Kesederhanaan dan kesahajaan dari sosok Tarman Azzam pernah juga diceritakan Dato’ Sri Haji Emron Pangkapi yang pernah menumpang di rumahnya yang sangat sangat sederhana. “Saya kira dengan nama besarnya dan kekuatan jaringannya, kala itu, Tarman Azzam pasti kaya raya, ternyata rumahnya cuma satu kamar dan benar-benar di luar dugaan. Benar-benar sosok yang sangat bersahaja,” kata Emron Pangkapi menceritakan kepada penulis tentang sosok Tarman Azzam beberapa tahun silam.

(3) Tidak Merasa Besar Walau Bersahabat dengan Orang-orang Besar. Sebagai seorang Wartawan, pernah menjadi Anggota MPR RI, Anggota DPRD DKI, wartawan kepercayaan Istana Negara, selalu dekat dan kemana pun kegiatan Presiden, Tarman Azzam pastilah turut serta, namun ternyata tidak membuat dirinya angkuh berlagak hebat dan tidak jua merasa diri adalah orang besar.

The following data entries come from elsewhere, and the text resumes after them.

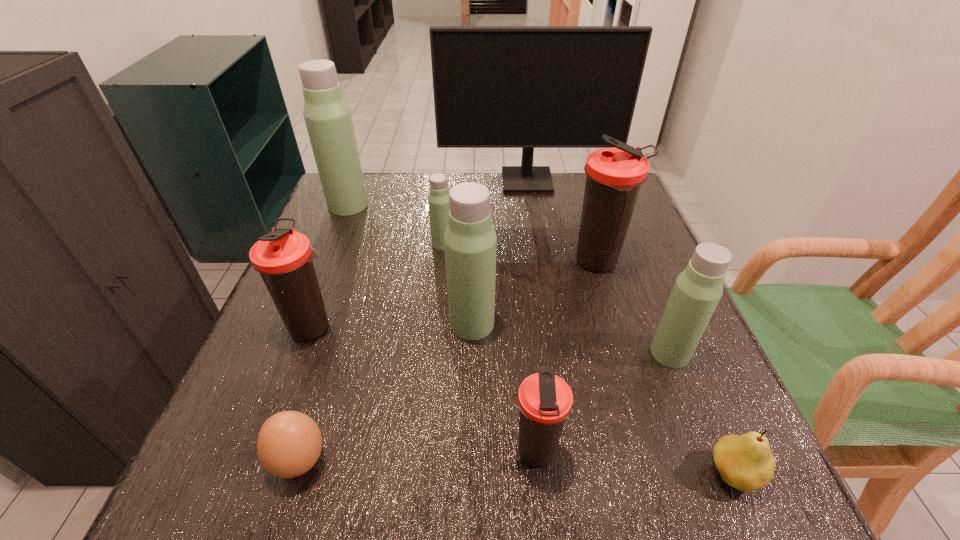
Locate an element on the screen. The image size is (960, 540). vacant space that is in between the biggest brown thermos bottle and the boiled egg is located at coordinates 449,361.

Locate an element on the screen. object that can be found as the eighth closest to the leftmost brown thermos bottle is located at coordinates (697, 290).

The width and height of the screenshot is (960, 540). I want to click on object that ranks as the fifth closest to the farthest object, so click(x=283, y=257).

Where is `thermos bottle that stands as the fourth closest to the rightmost light thermos bottle`? The width and height of the screenshot is (960, 540). thermos bottle that stands as the fourth closest to the rightmost light thermos bottle is located at coordinates (438, 200).

You are a GUI agent. You are given a task and a screenshot of the screen. Output one action in this format:
    pyautogui.click(x=<x>, y=<y>)
    Task: Click on the thermos bottle that is the second closest to the nearest thermos bottle
    
    Given the screenshot: What is the action you would take?
    pyautogui.click(x=697, y=290)

Locate an element on the screen. This screenshot has height=540, width=960. the third closest light thermos bottle to the rightmost brown thermos bottle is located at coordinates (438, 200).

Image resolution: width=960 pixels, height=540 pixels. In order to click on light thermos bottle that is the second nearest to the farthest thermos bottle in this screenshot , I will do `click(470, 241)`.

This screenshot has width=960, height=540. Find the location of `brown thermos bottle that is the closest one to the leftmost brown thermos bottle`. brown thermos bottle that is the closest one to the leftmost brown thermos bottle is located at coordinates (545, 400).

Locate an element on the screen. The image size is (960, 540). brown thermos bottle that is the nearest to the nearest brown thermos bottle is located at coordinates (614, 177).

Identify the location of free space that satisfies the following two spatial constraints: 1. on the front side of the farthest thermos bottle; 2. on the left side of the farthest brown thermos bottle. This screenshot has width=960, height=540. (325, 262).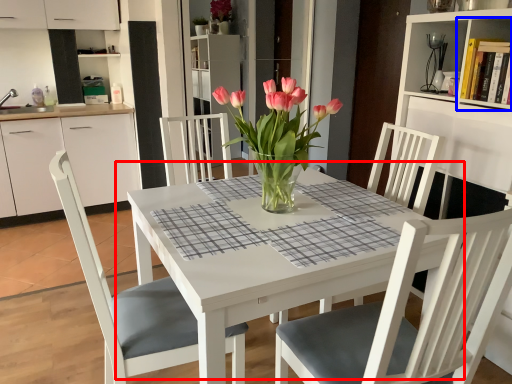
Question: Among these objects, which one is farthest to the camera, kitchen & dining room table (highlighted by a red box) or shelf (highlighted by a blue box)?

Choices:
 (A) kitchen & dining room table
 (B) shelf

Answer: (B)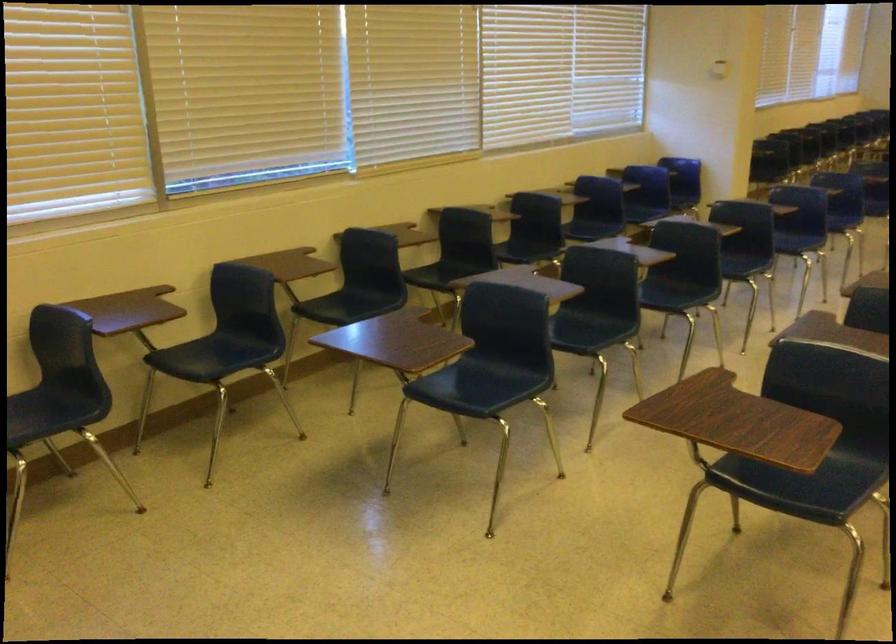
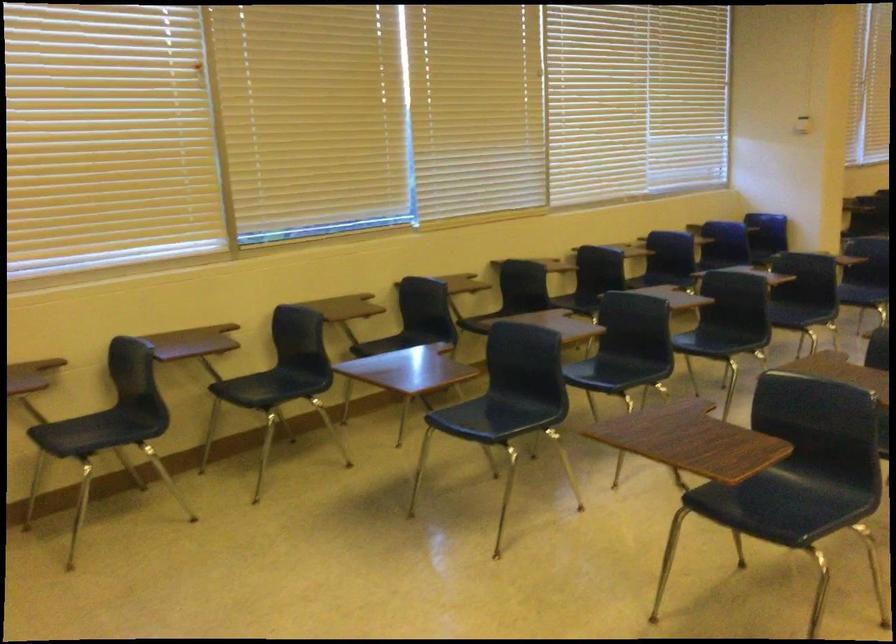
Question: The camera is either moving clockwise (left) or counter-clockwise (right) around the object. The first image is from the beginning of the video and the second image is from the end. Is the camera moving left or right when shooting the video?

Choices:
 (A) Left
 (B) Right

Answer: (B)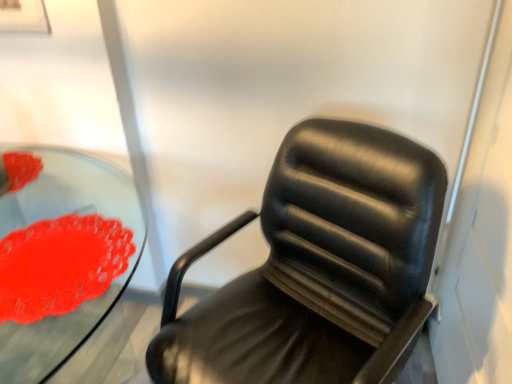
What are the coordinates of `rubberized red flower at left` in the screenshot? It's located at (60, 264).

In order to click on black leather chair at center in this screenshot , I will do (318, 268).

The width and height of the screenshot is (512, 384). In order to click on rubberized red flower at left in this screenshot , I will do `click(60, 264)`.

Which of these two, black leather chair at center or rubberized red flower at left, is wider?

black leather chair at center is wider.

Are black leather chair at center and rubberized red flower at left beside each other?

There is a gap between black leather chair at center and rubberized red flower at left.

Consider the image. Can you tell me how much black leather chair at center and rubberized red flower at left differ in facing direction?

They differ by 122 degrees in their facing directions.

Does black leather chair at center come in front of rubberized red flower at left?

Yes, black leather chair at center is in front of rubberized red flower at left.

Is point (295, 371) positioned behind point (136, 221)?

That is False.

Which is more to the right, black leather chair at center or transparent glass table at center?

black leather chair at center is more to the right.

Is black leather chair at center positioned beyond the bounds of transparent glass table at center?

black leather chair at center is positioned outside transparent glass table at center.

Is transparent glass table at center at the back of black leather chair at center?

No, black leather chair at center is not facing the opposite direction of transparent glass table at center.

From the image's perspective, which one is positioned lower, rubberized red flower at left or black leather chair at center?

black leather chair at center, from the image's perspective.

Is point (0, 285) in front of point (305, 155)?

Yes.

How different are the orientations of rubberized red flower at left and black leather chair at center in degrees?

There is a 122-degree angle between the facing directions of rubberized red flower at left and black leather chair at center.

How different are the orientations of transparent glass table at center and rubberized red flower at left in degrees?

There is a 1.88e-05-degree angle between the facing directions of transparent glass table at center and rubberized red flower at left.

Is transparent glass table at center facing towards rubberized red flower at left?

No, transparent glass table at center is not turned towards rubberized red flower at left.

Where is `flower lying on the right of transparent glass table at center`? The image size is (512, 384). flower lying on the right of transparent glass table at center is located at coordinates (60, 264).

Looking at this image, based on their sizes in the image, would you say transparent glass table at center is bigger or smaller than rubberized red flower at left?

Clearly, transparent glass table at center is larger in size than rubberized red flower at left.

Is rubberized red flower at left facing towards transparent glass table at center?

Yes, rubberized red flower at left is turned towards transparent glass table at center.

Locate an element on the screen. This screenshot has width=512, height=384. round table on the left of the rubberized red flower at left is located at coordinates click(x=55, y=216).

Is rubberized red flower at left shorter than transparent glass table at center?

Yes, rubberized red flower at left is shorter than transparent glass table at center.

Is point (14, 254) less distant than point (63, 197)?

Yes.

Would you say black leather chair at center is part of transparent glass table at center's contents?

No, black leather chair at center is located outside of transparent glass table at center.

From the image's perspective, is transparent glass table at center located above or below black leather chair at center?

Based on their image positions, transparent glass table at center is located beneath black leather chair at center.

Can you confirm if transparent glass table at center is positioned to the right of black leather chair at center?

No, transparent glass table at center is not to the right of black leather chair at center.

Can you tell me how much transparent glass table at center and black leather chair at center differ in facing direction?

“Dengan kekuatan jaringannya, Tarman Azzam itu bisa membuat dirinya jauh lebih hebat dan kaya raya. Sebab kekuatan Istana bisa ia manfaatkan. menteri, gubernur, bupati, wali kota, pengusaha, jenderal manapun di era Orde Baru, pasti adalah jaringan Tarman Azzam. Tapi ia tetaplah menjadikan dirinya sosok yang mengutamakan persahabatan, sosok wartawan senior yang menjaga nilai-nilai kewartawanan” begitulah yang pernah saya dengar dari seorang tokoh mengenai kesempatan dan kekuatan jaringan seorang Tarman Azzam.

Dari sinilah saya pribadi banyak belajar, bahwa jaringan itu adalah persahabatan, bukan memanfaatkan jaringan untuk kepentingan sesaat apalagi sekedar harta atau jabatan.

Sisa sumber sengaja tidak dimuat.